## GIVEN TEXT
◇ ◇ ◇ ◇ ◇ ◇ ◇
PLoS Pathogens (Sep 2021)

Host phospholipid peroxidation fuels ExoU-dependent cell necrosis and supports Pseudomonas aeruginosa-driven pathology.

  • Salimata Bagayoko,
  • Stephen Adonai Leon-Icaza,
  • Miriam Pinilla,
  • Audrey Hessel,
  • Karin Santoni,
  • David Péricat,
  • Pierre-Jean Bordignon,
  • Flavie Moreau,
  • Elif Eren,
  • Aurélien Boyancé,
  • Emmanuelle Naser,
  • Lise Lefèvre,
  • Céline Berrone,
  • Nino Iakobachvili,
  • Arnaud Metais,
  • Yoann Rombouts,
  • Geanncarlo Lugo-Villarino,
  • Agnès Coste,
  • Ina Attrée,
  • Dara W Frank,
  • Hans Clevers,
  • Peter J Peters,
  • Céline Cougoule,
  • Rémi Planès,
  • Etienne Meunier

DOI
https://doi.org/10.1371/journal.ppat.1009927
Journal volume & issue
Vol. 17, no. 9
p. e1009927

Abstract

Read online

Regulated cell necrosis supports immune and anti-infectious strategies of the body; however, dysregulation of these processes drives pathological organ damage. Pseudomonas aeruginosa expresses a phospholipase, ExoU that triggers pathological host cell necrosis through a poorly characterized pathway. Here, we investigated the molecular and cellular mechanisms of ExoU-mediated necrosis. We show that cellular peroxidised phospholipids enhance ExoU phospholipase activity, which drives necrosis of immune and non-immune cells. Conversely, both the endogenous lipid peroxidation regulator GPX4 and the pharmacological inhibition of lipid peroxidation delay ExoU-dependent cell necrosis and improve bacterial elimination in vitro and in vivo. Our findings also pertain to the ExoU-related phospholipase from the bacterial pathogen Burkholderia thailandensis, suggesting that exploitation of peroxidised phospholipids might be a conserved virulence mechanism among various microbial phospholipases. Overall, our results identify an original lipid peroxidation-based virulence mechanism as a strong contributor of microbial phospholipase-driven pathology.
◇ ◇ ◇ ◇ ◇ ◇ ◇
(Saved entries)
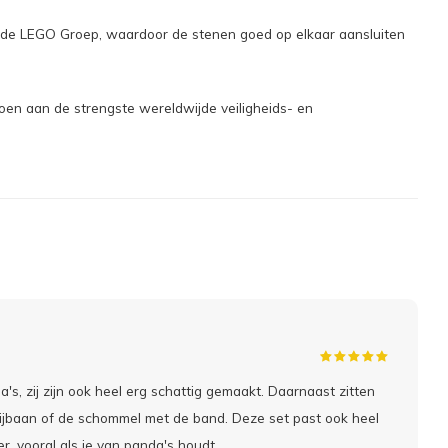
 de LEGO Groep, waardoor de stenen goed op elkaar aansluiten
oen aan de strengste wereldwijde veiligheids- en
s, zij zijn ook heel erg schattig gemaakt. Daarnaast zitten
glijbaan of de schommel met de band. Deze set past ook heel
r, vooral als je van panda's houdt.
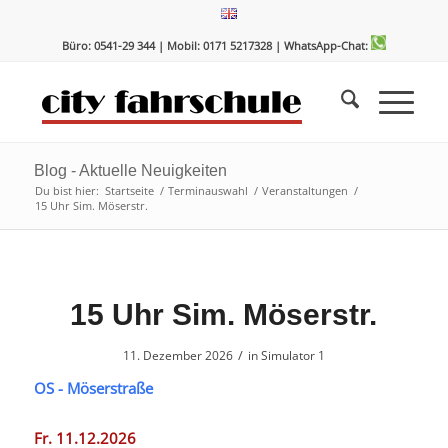
Zum
Zur
Inhalt
Navigation
Büro: 0541-29 344 | Mobil: 0171 5217328
| WhatsApp-Chat:
springen
springen
Blog - Aktuelle Neuigkeiten
Du bist hier:
Startseite
/
Terminauswahl
/
Veranstaltungen
/
15 Uhr Sim. Möserstr.
15 Uhr Sim. Möserstr.
/
11. Dezember 2026
in
Simulator 1
OS - Möserstraße
Fr. 11.12.2026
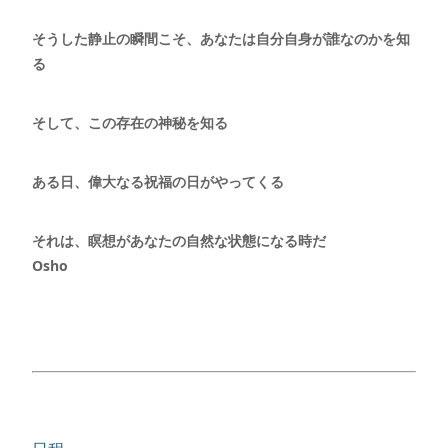
そうした静止の瞬間こそ、あなたは自分自身が誰なのかを知
る
そして、この存在の神秘を知る
ある日、偉大なる祝福の日がやってくる
それは、瞑想があなたの自然な状態になる時だ
Osho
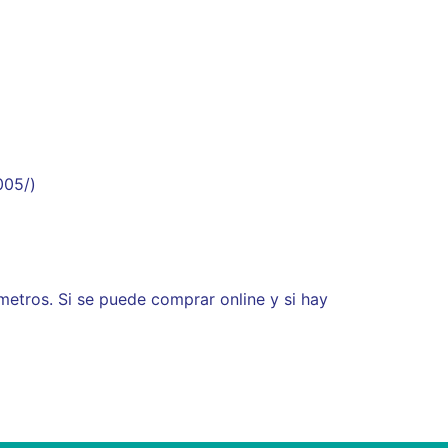
005/)
metros. Si se puede comprar online y si hay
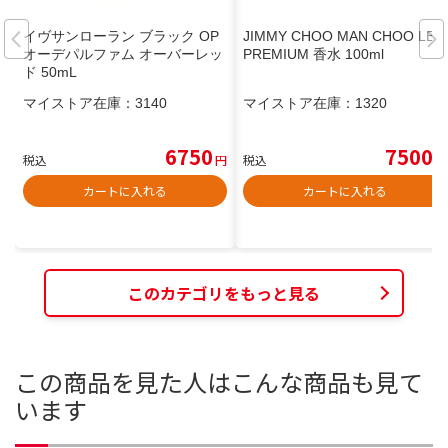
イヴサンローラン ブラック OP
JIMMY CHOO MAN CHOO LE
オーデパルファム オーバーレッ
PREMIUM 香水 100ml
ド 50mL
マイストア在庫：
3140
マイストア在庫：
1320
6750
7500
税込
円
税込
円
カートに入れる
カートに入れる
このカテゴリをもっと見る
この商品を見た人はこんな商品も見て
います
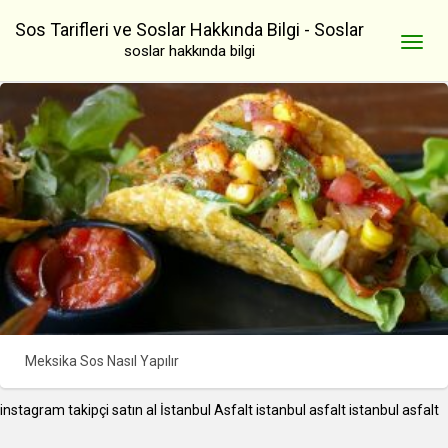
Sos Tarifleri ve Soslar Hakkında Bilgi - Soslar
soslar hakkında bilgi
Meksika Sos Nasıl Yapılır
instagram takipçi satın al
İstanbul Asfalt
istanbul asfalt
istanbul asfalt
◇ ◇ ◇ ◇ ◇ ◇ ◇
## TASK BRIEF
According to the abstract, what is the name of the phospholipase that Pseudomonas aeruginosa expresses to trigger host cell necrosis? Rely only on the abstract when answering.

## SOLUTION TO THIS EXERCISE
ExoU